What do you observe in the trend? what do you think it says about the relative randomness among strings? which strings are the least and most random? How well does this correlate to `LSTM Parameter Trend` plot?

```CTM plot shows an increasing trend in the amount of mathematical randomness in the strings. The randomness seems to be correlated with the number of parameters in the LSTM model. At this point it is unsure what this means but this warrants further exploration.```

Now that we explored 3 different methods, it is time to compare them.

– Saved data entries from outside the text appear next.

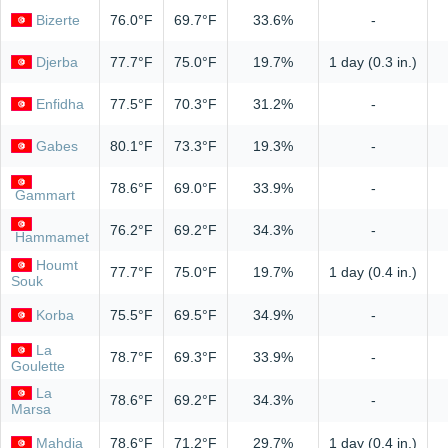
Bizerte
76.0°F
69.7°F
33.6%
-
Djerba
77.7°F
75.0°F
19.7%
1 day (0.3 in.)
Enfidha
77.5°F
70.3°F
31.2%
-
Gabes
80.1°F
73.3°F
19.3%
-
78.6°F
69.0°F
33.9%
-
Gammart
76.2°F
69.2°F
34.3%
-
Hammamet
Houmt
77.7°F
75.0°F
19.7%
1 day (0.4 in.)
Souk
Korba
75.5°F
69.5°F
34.9%
-
La
78.7°F
69.3°F
33.9%
-
Goulette
La
78.6°F
69.2°F
34.3%
-
Marsa
Mahdia
78.6°F
71.2°F
29.7%
1 day (0.4 in.)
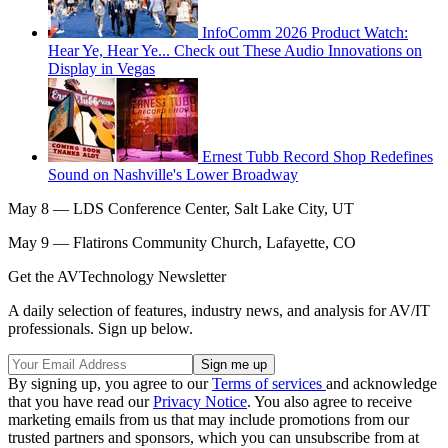
InfoComm 2026 Product Watch:
Hear Ye, Hear Ye... Check out These Audio Innovations on
Display in Vegas
Ernest Tubb Record Shop Redefines
Sound on Nashville's Lower Broadway
May 8 — LDS Conference Center, Salt Lake City, UT
May 9 — Flatirons Community Church, Lafayette, CO
Get the AVTechnology Newsletter
A daily selection of features, industry news, and analysis for AV/IT
professionals. Sign up below.
By signing up, you agree to our
Terms of services
and acknowledge
that you have read our
Privacy Notice
. You also agree to receive
marketing emails from us that may include promotions from our
trusted partners and sponsors, which you can unsubscribe from at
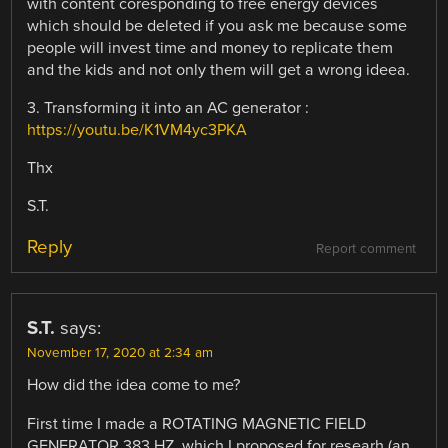
with content coresponding to free energy devices
which should be deleted if you ask me because some
people will invest time and money to replicate them
and the kids and not only them will get a wrong ideea.
3. Transforming it into an AC generator :
https://youtu.be/K1VM4yc3PKA
Thx
S.T.
Reply
Report comment
S.T.
says:
November 17, 2020 at 2:34 am
How did the idea come to me?
First time I made a ROTATING MAGNETIC FIELD
GENERATOR 383 HZ, which I proposed for researh (an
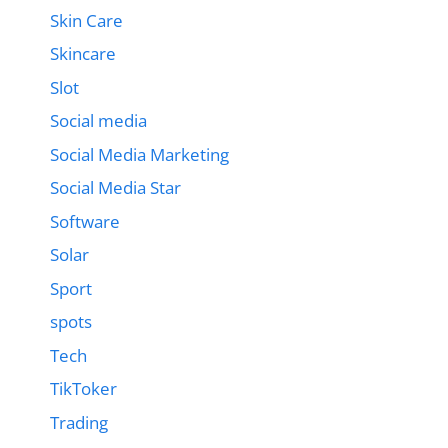
Skin Care
Skincare
Slot
Social media
Social Media Marketing
Social Media Star
Software
Solar
Sport
spots
Tech
TikToker
Trading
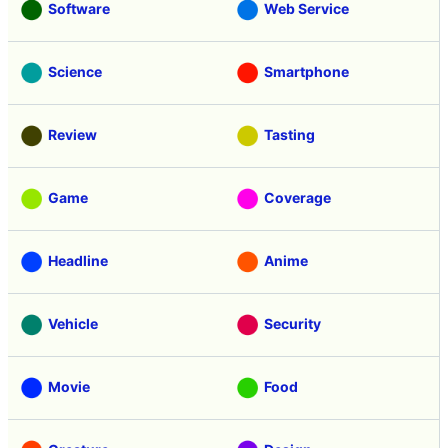
Software
Web Service
Science
Smartphone
Review
Tasting
Game
Coverage
Headline
Anime
Vehicle
Security
Movie
Food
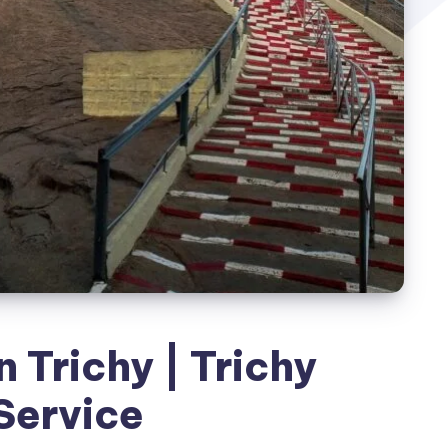
n Trichy | Trichy
Service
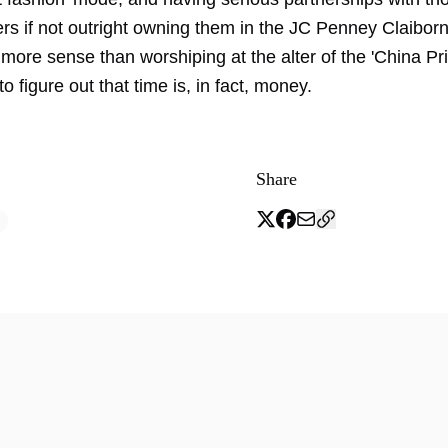
rs if not outright owning them in the JC Penney Claibo
more sense than worshiping at the alter of the 'China Pr
to figure out that time is, in fact, money.
Share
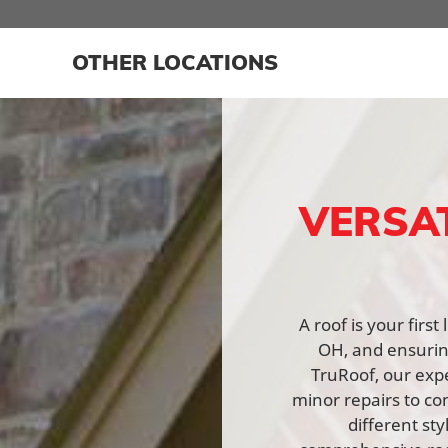
OTHER LOCATIONS
VERSA
A roof is your firs
OH, and ensuring
TruRoof, our expe
minor repairs to co
different st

Plot all the three(block entropy, compression technique, kolmogorov complexity) in the same plot(Note that the actual values are different for each method - you will need to normalize the values to get the relative randomness in range \[0, 1\])

In [65]:
def normalize(a):
    a = np.array(a)
    return (a - np.min(a))/(np.max(a) - np.min(a))

ctm = normalize(ctm)
z_lib = normalize(z_lib)
min_b_ent = normalize(min_b_ent)
lstm_min_nparams = normalize(lstm_min_nparams)

plot_options = dict(width=550,
                    plot_height=300,
                    tools='pan,wheel_zoom,reset,save')

ctm_plot = figure(**plot_options)
ctm_plot.line(range(len(strings)),
              ctm,
              line_color="red",
              line_width=2,
              legend_label="ctm")
ctm_plot.line(range(len(strings)),
              z_lib,
              line_color="green",
              line_width=2,
              legend_label="zlib")
ctm_plot.line(range(len(strings)),
              min_b_ent,
              line_color="blue",
              line_width=2,
              legend_label="block entropy")
ctm_plot.line(range(len(strings)),
              lstm_min_nparams,
              line_color="orange",
              line_width=2,
              legend_label="LSTM")
ctm_plot.xaxis.axis_label = 'string index'
ctm_plot.legend.location = 'bottom_right'
ctm_plot.yaxis.axis_label = 'Randomness Estimation'
show(ctm_plot)

Which plot do you think approximates relative randomness computed by ctm method well?

`LSTM` was able to capture the relative trends in randomness.

(BONUS) Create a sequence generation model - with `L0 regularization` and find the minimum number of parameters in the model. Run the model on the given strings and try to obtain our LSTM n_params list.